◆ **What is required**
Rewrite the material below with every "chart" changed to "graph" and everything else left the same. Leave the pictures out of your answer.

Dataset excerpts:
===============
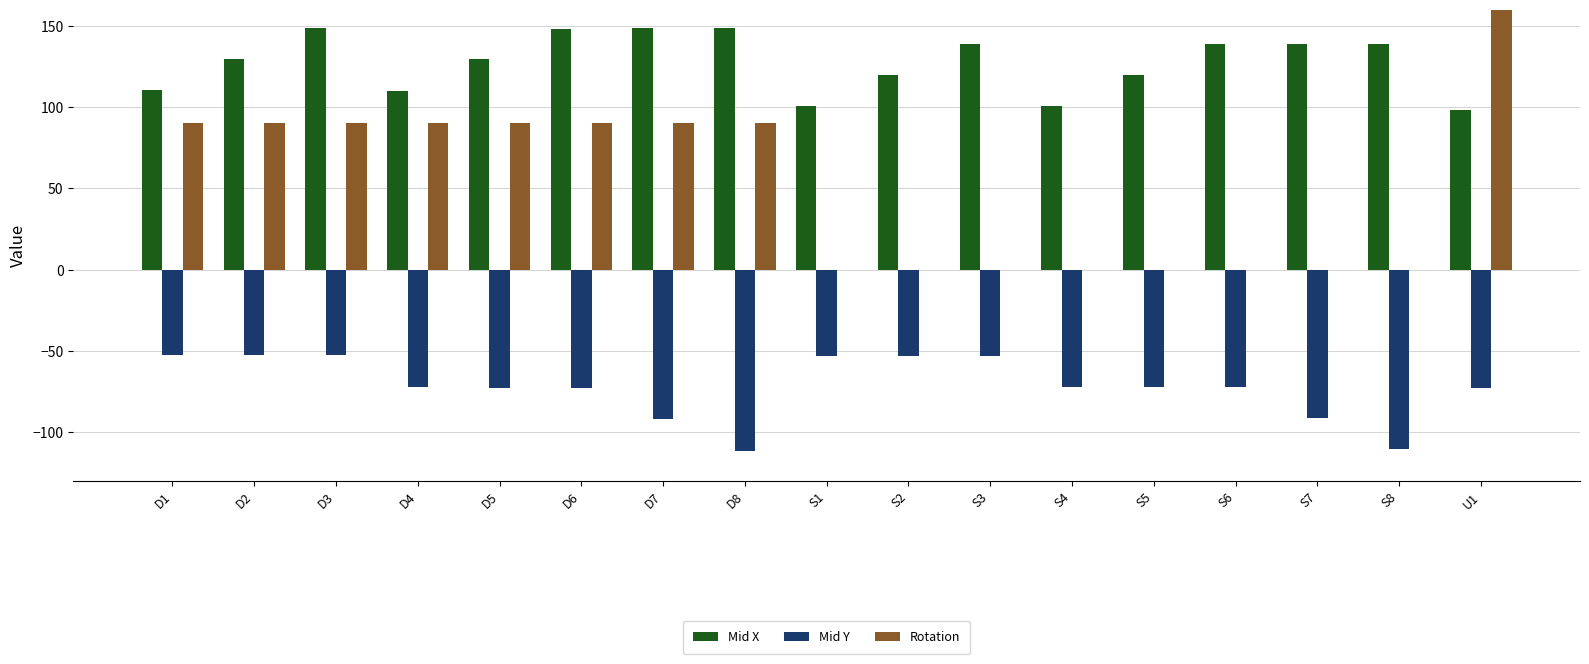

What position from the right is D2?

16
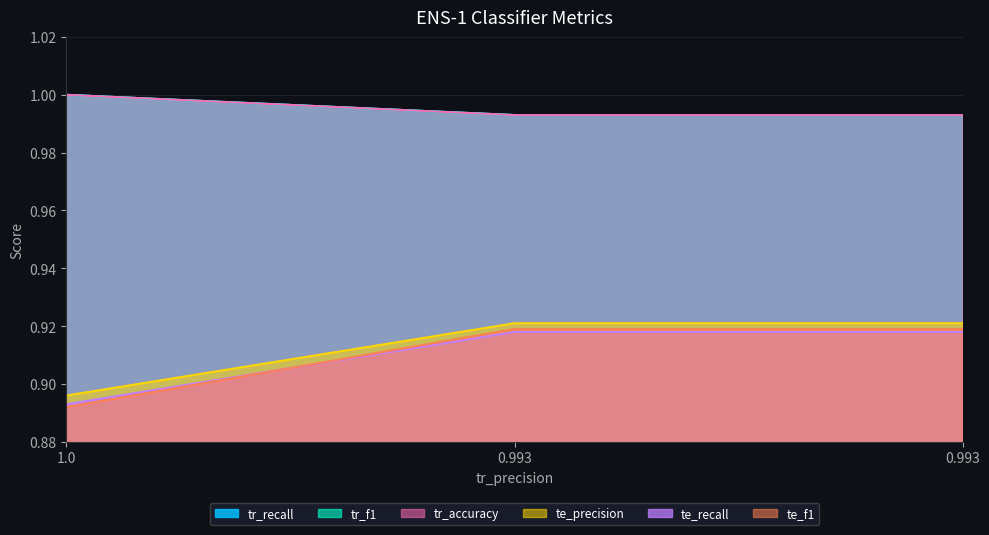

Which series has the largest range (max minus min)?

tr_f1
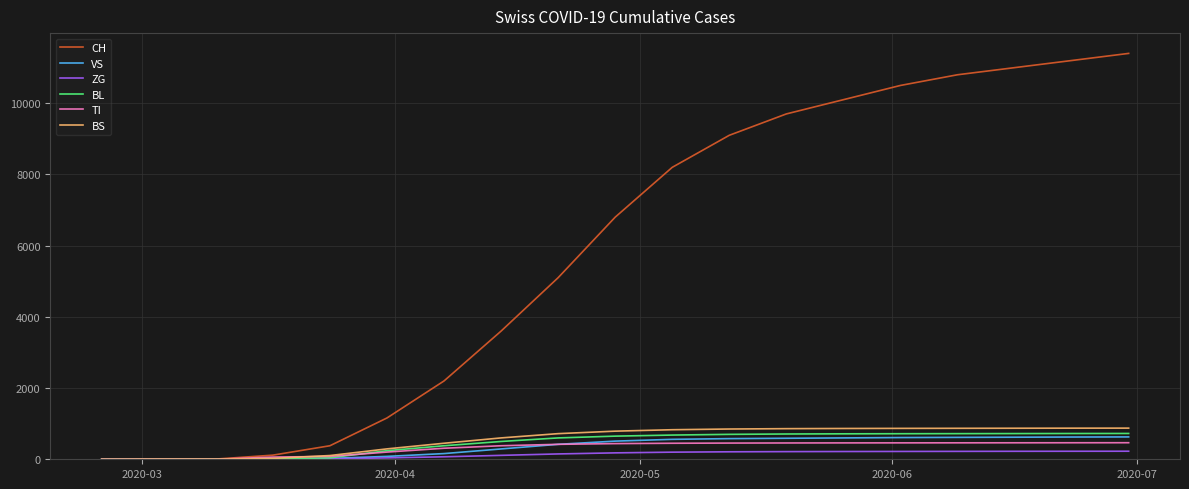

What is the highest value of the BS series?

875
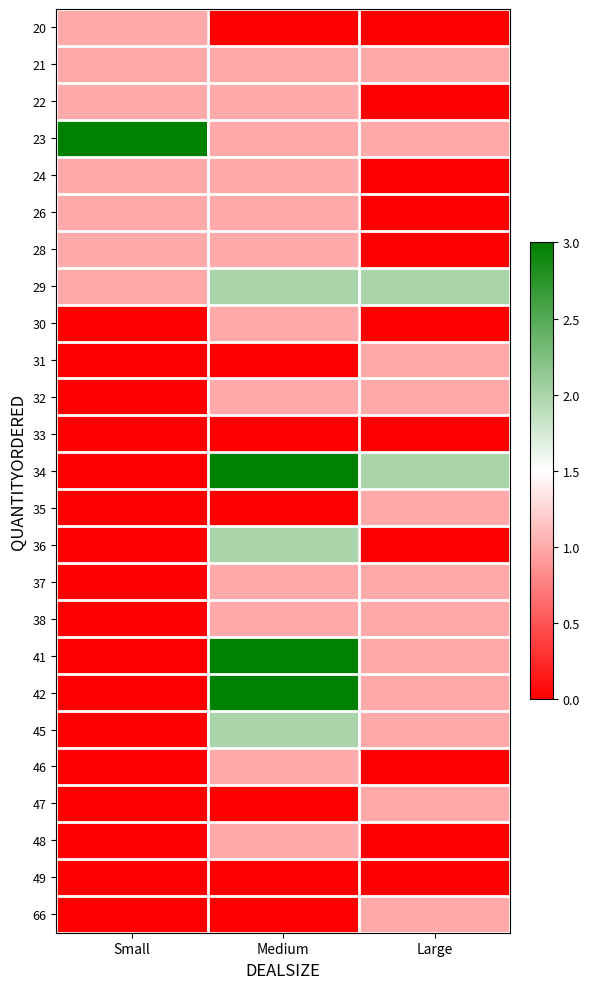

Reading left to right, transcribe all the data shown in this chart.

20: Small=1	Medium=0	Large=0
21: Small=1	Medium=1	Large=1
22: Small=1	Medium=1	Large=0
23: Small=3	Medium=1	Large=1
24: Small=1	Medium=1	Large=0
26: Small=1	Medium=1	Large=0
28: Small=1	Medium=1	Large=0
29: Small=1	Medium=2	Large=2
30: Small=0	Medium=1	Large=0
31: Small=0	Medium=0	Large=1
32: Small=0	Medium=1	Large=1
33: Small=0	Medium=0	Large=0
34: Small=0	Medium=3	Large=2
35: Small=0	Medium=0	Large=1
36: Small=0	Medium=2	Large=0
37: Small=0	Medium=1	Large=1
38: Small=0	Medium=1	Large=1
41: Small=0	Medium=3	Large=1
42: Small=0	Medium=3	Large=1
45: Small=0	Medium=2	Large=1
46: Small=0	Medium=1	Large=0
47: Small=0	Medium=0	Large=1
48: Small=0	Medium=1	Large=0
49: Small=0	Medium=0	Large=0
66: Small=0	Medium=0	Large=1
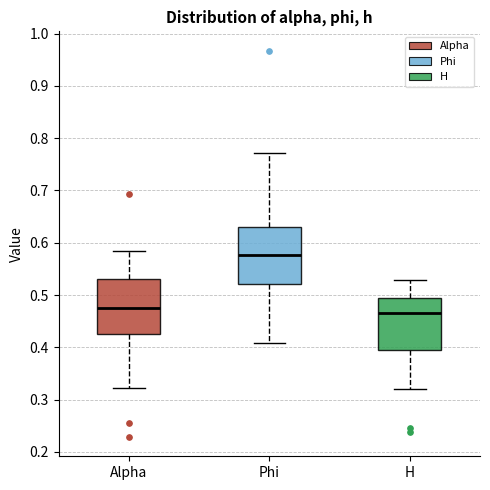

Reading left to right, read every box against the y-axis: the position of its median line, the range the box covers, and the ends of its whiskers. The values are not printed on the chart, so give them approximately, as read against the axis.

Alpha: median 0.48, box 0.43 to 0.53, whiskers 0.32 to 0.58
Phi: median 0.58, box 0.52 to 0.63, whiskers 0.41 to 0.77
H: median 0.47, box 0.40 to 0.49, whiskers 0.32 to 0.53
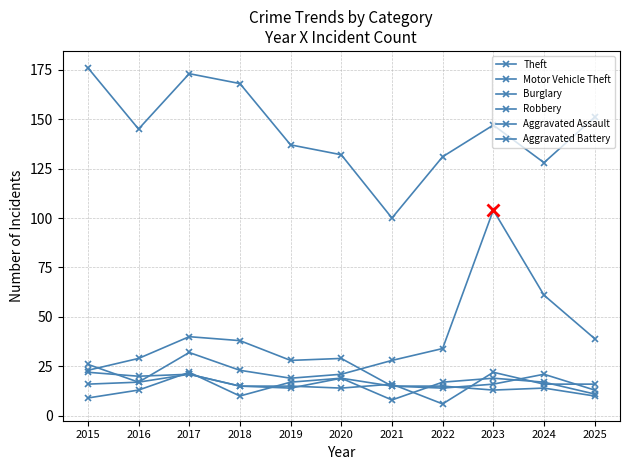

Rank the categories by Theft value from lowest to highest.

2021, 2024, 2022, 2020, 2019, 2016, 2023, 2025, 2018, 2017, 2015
===============
◆ **Solution for this problem**
What position from the right is D2?

16

Which series has the largest range (max minus min)?

tr_f1

What is the highest value of the BS series?

875

Reading left to right, transcribe all the data shown in this graph.

20: Small=1	Medium=0	Large=0
21: Small=1	Medium=1	Large=1
22: Small=1	Medium=1	Large=0
23: Small=3	Medium=1	Large=1
24: Small=1	Medium=1	Large=0
26: Small=1	Medium=1	Large=0
28: Small=1	Medium=1	Large=0
29: Small=1	Medium=2	Large=2
30: Small=0	Medium=1	Large=0
31: Small=0	Medium=0	Large=1
32: Small=0	Medium=1	Large=1
33: Small=0	Medium=0	Large=0
34: Small=0	Medium=3	Large=2
35: Small=0	Medium=0	Large=1
36: Small=0	Medium=2	Large=0
37: Small=0	Medium=1	Large=1
38: Small=0	Medium=1	Large=1
41: Small=0	Medium=3	Large=1
42: Small=0	Medium=3	Large=1
45: Small=0	Medium=2	Large=1
46: Small=0	Medium=1	Large=0
47: Small=0	Medium=0	Large=1
48: Small=0	Medium=1	Large=0
49: Small=0	Medium=0	Large=0
66: Small=0	Medium=0	Large=1

Reading left to right, read every box against the y-axis: the position of its median line, the range the box covers, and the ends of its whiskers. The values are not printed on the graph, so give them approximately, as read against the axis.

Alpha: median 0.48, box 0.43 to 0.53, whiskers 0.32 to 0.58
Phi: median 0.58, box 0.52 to 0.63, whiskers 0.41 to 0.77
H: median 0.47, box 0.40 to 0.49, whiskers 0.32 to 0.53

Rank the categories by Theft value from lowest to highest.

2021, 2024, 2022, 2020, 2019, 2016, 2023, 2025, 2018, 2017, 2015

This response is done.